É certo que a instalação ocorrerá. Ele estará lá em São Bernardo, onde o prefeito Orlando Morando cedeu o prédio e está fazendo as reformas. O Baep será inaugurado em junho, mas em abril já estará atuando na região. Estamos em fase de planejamento, preparação do efetivo, do material, porque é uma tropa que precisa de treinamento específico.

Como funciona o Baep?
É um batalhão de ações especiais que vai fazer combate aos crimes mais violentos, como homicídio, roubo. Precisamos combater também o tráfico de drogas e talvez essa seja a importância maior desse Baep. Ele vai fazer frente a essas grandes organizações criminosas.

Haverá reforço de policiais?
Sim. Tenho “x” homens e vou receber mais um pouco. Não vai ser deslocamento. O comando geral já definiu e vai passar o número para nós.

Tem números?
O Baep deve começar com previsão de 286 homens.

Qual a meta para este ano?
Nossa meta é sempre diminuir o índice em relação ao ano passado. Temos que ter o pé no chão. O ideal era não ter crimes aqui. Que a comunidade tivesse mais tranquilidade. Mas o principal objetivo é reduzir em relação ao ano passado. Aliás, que a população tenha melhora na percepção da segurança. (Os índices) Não são o ideal, mas estão abaixando. Às vezes, as redes sociais acabam trazendo mais preocupação do que ajuda. Um roubo se torna 15 roubos. Vai passando de um para outro e aumentando. As pessoas potencializam os fatos. Precisa ter cuidado nas grandes metrópoles. Não andar com celular na mão nem em local ermo, evitar conversar na porta de casa. Tem que tomar alguns cuidados. Mas estamos em caminho que dá para melhor ainda mais.

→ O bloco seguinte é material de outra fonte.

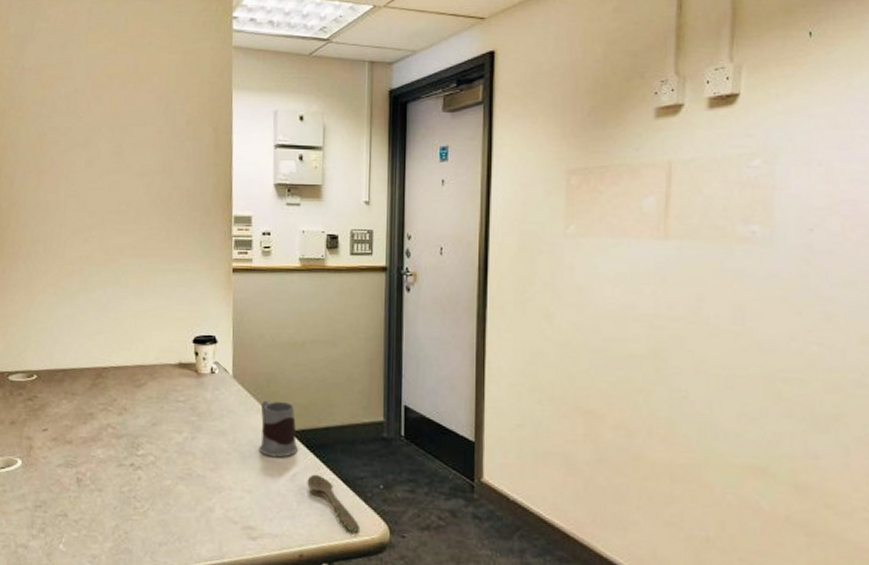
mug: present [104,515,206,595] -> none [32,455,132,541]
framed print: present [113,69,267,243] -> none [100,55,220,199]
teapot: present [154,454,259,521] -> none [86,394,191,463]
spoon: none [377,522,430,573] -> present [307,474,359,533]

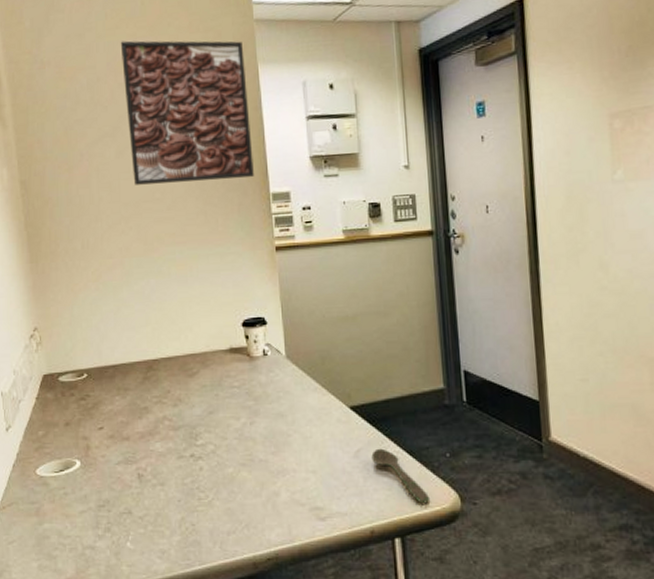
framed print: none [100,55,220,199] -> present [120,40,254,185]
mug: present [259,400,298,458] -> none [317,377,359,435]

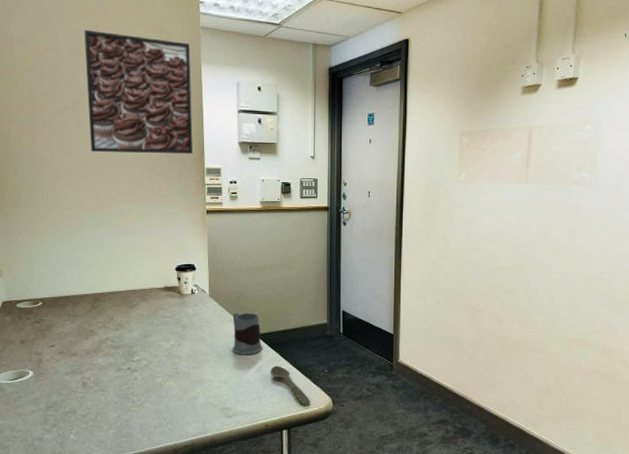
mug: none [317,377,359,435] -> present [232,312,262,355]

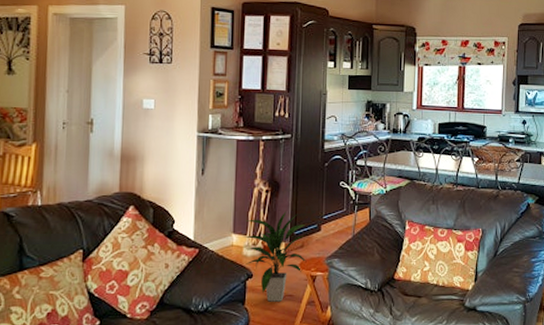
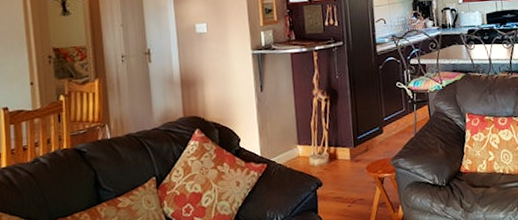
indoor plant: present [242,211,307,302] -> none [307,117,373,208]

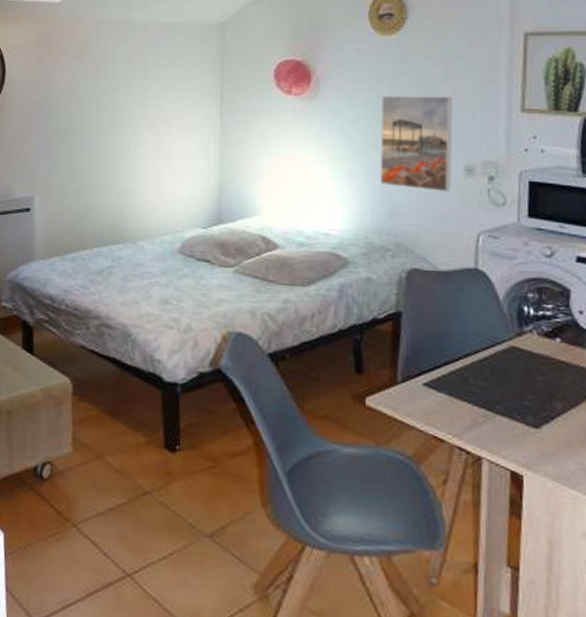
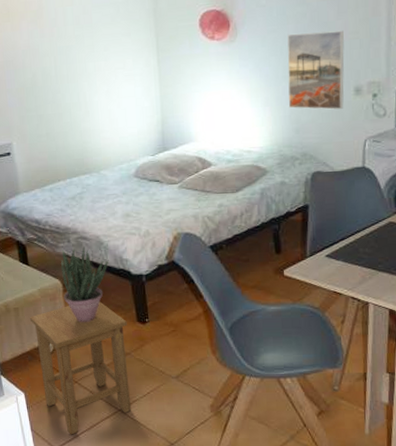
stool: none [25,414,151,604] -> present [29,301,131,435]
potted plant: none [72,337,135,441] -> present [61,246,108,322]

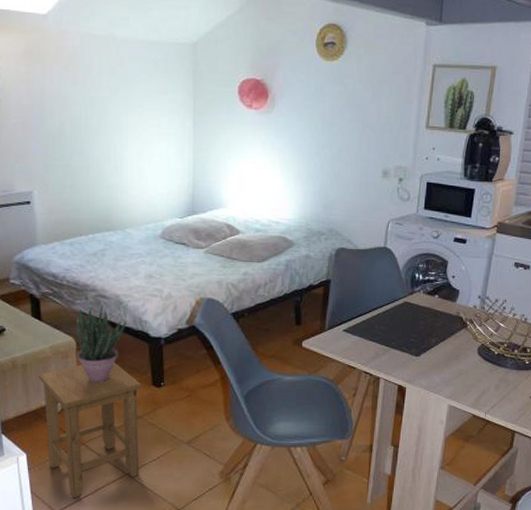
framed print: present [287,30,344,110] -> none [319,111,376,189]

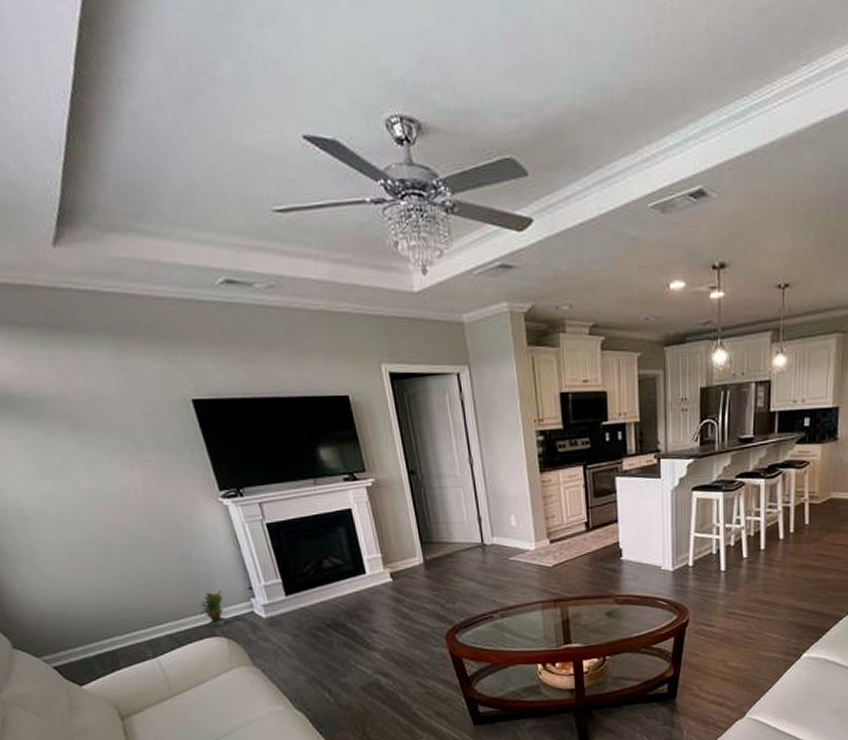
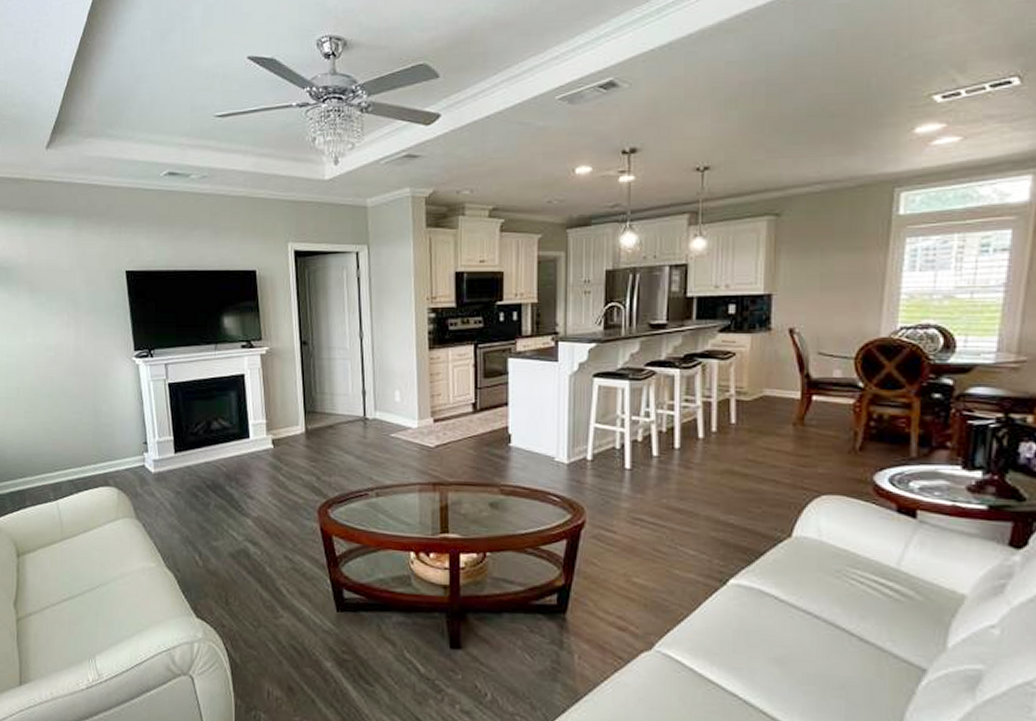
potted plant: present [200,589,227,627] -> none [99,442,121,477]

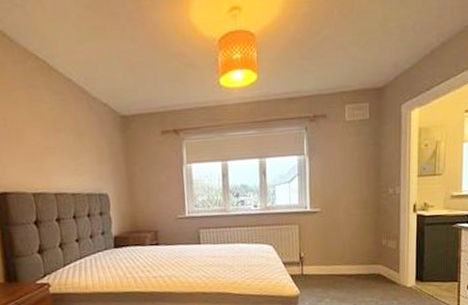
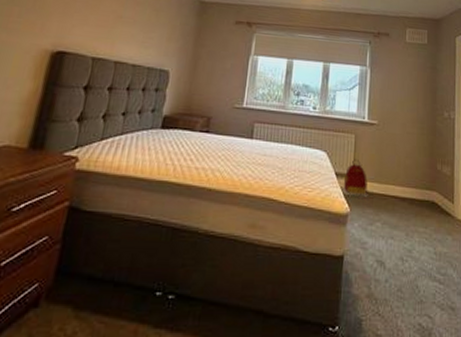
backpack: none [290,247,316,280] -> present [341,158,368,197]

O que dá para trabalhar na questão do feminicídio?
Se formos analisar, a PM faz trabalho preventivo, que é o policiamento nas ruas. Nesse caso, é mais questão de assistência social do que policial. Agora, quando existe a medida protetiva, temos que fazer ela ser cumprida. Nós mandamos dois policiais fazer um curso na Senap (Secretaria Nacional de Segurança Pública) para entender o sistema que eles têm, para que possamos dar auxílio neste sentido. Temos que ver como operacionalizar isso. Existem locais que têm a patrulha Maria da Penha, mas acho que não precisamos criar patrulha para isso. Mas posso ter uma viatura para ir até a residência da pessoa, no horário que ela chega do trabalho, perguntar se tem algum problema, aumentar a confiança. A pessoa tendo essa medida e alguém descumprindo, ela poderá informar para a polícia imediatamente para que não se torne um caso mais grave.

Você tem acesso a quem tem a medida?
Não. Como muitas vezes são casos em sigilo, por envolver familiar, precisamos ter contato com o judiciário, mostrar nossa proposta e ver se ele entende que pode ser feito. Nós precisamos trabalhar corretamente. É um trabalho que estamos pensando aqui, não podemos atuar em todas as frentes, mas preocupa por conta do numero de feminicídio.

Assaltos em ponto de ônibus, o que tem sido feito?
Um ponto importante é que as vítimas alertem a polícia sobre isso. O boletim de ocorrência é o melhor caminho. É bom que ela anote as características do ladrão. Sei que quando se é vítima, acaba se perdendo em tudo. Mas tente manter o controle. Nesses roubos pode acontecer fato mais grave. O que tem mais valor, minha vida ou celular? Culpa não é da vítima, mas tem que ter cuidado. Nós mudamos horários de patrulhamento, colocamos tudo que é possível na rua para amenizar a situação. Diminuiu muito, mas o problema ainda existe. Algumas coisas dependem também do poder público. Se os ônibus chegassem na hora, o passageiro não ficaria tanto tempo no ponto. Os aplicativos podem ajudar a chegar na hora certa.